Submitted to: International Allelopathy Congress
Publication Type: Proceedings
Publication Acceptance Date: June 18, 2005
Publication Date: September 23, 2005
Citation: Baerson, S.R., Cook, D., Dayan, F.E., Rimando, A.M., Pan, Z., Duke, S.O. 2005. The use of functional genomics to advance allelopathic science-investigating sorgoleone biosynthesis as an example. HArper, J.D.I., An, M., Wu, H., Kent J.H., Eds. Charles Sturts University, Wagga Wagga, Australia. Proceedings of the 4th World Congress on Allelopathy. p. 191-196. Technical Abstract: Expressed sequence tags (ESTs), are single-pass cDNA sequences selected at random from complex phage or plasmid libraries.
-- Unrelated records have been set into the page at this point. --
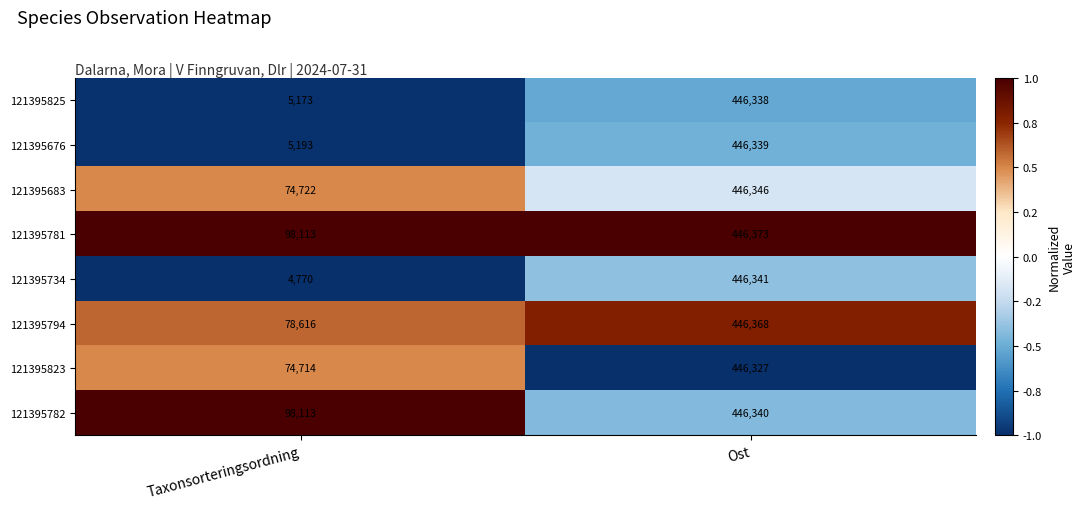

The value of 121395794 at Ost is 446368. True or false?

True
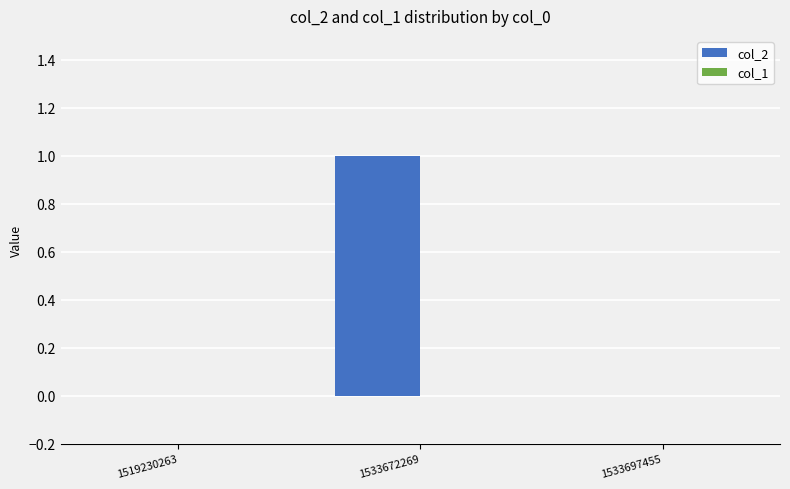

Is it true that the value at 1533697455 is 0?

True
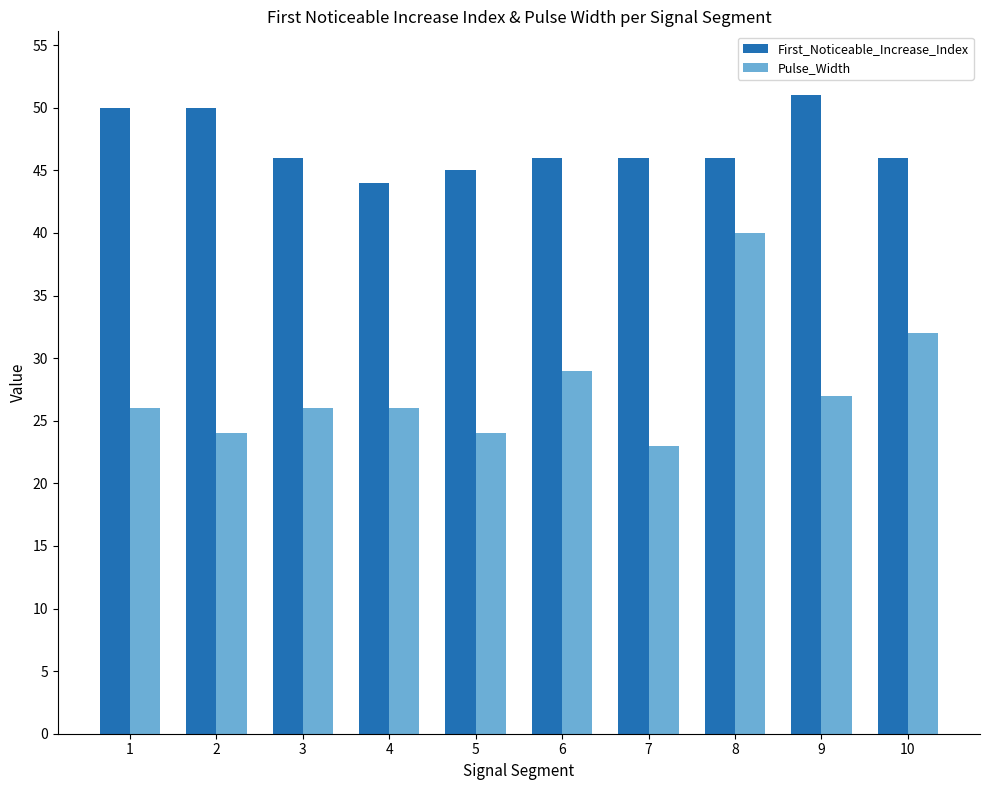

At 2, list the series in order from smallest to largest.

Pulse_Width, First_Noticeable_Increase_Index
The large EST datasets which have been generated for many different organisms serve as indispensable tools for both structural and functional genomics research. Datasets derived from standard, non-amplified libraries also reflect the abundance of different mRNA species in the tissues or cell types from which the libraries were generated, thus creating an electronic gene expression profile of moderately to highly abundant mRNAs. Our research efforts directed toward the discovery of genes involved in the biosynthesis of the potent allelochemical sorgoleone exploits this latter aspect of EST datasets. Ultrastructural studies indicate that root hair cells in sorghum are the primary site of sorgoleone biosynthesis, and we have generated an EST database comprised of approximately 5,500 sequences from this cell type. Highly expressed candidate sequences representing all of the putative enzyme classes required for the sorgoleone biosynthetic pathway were identified within this database.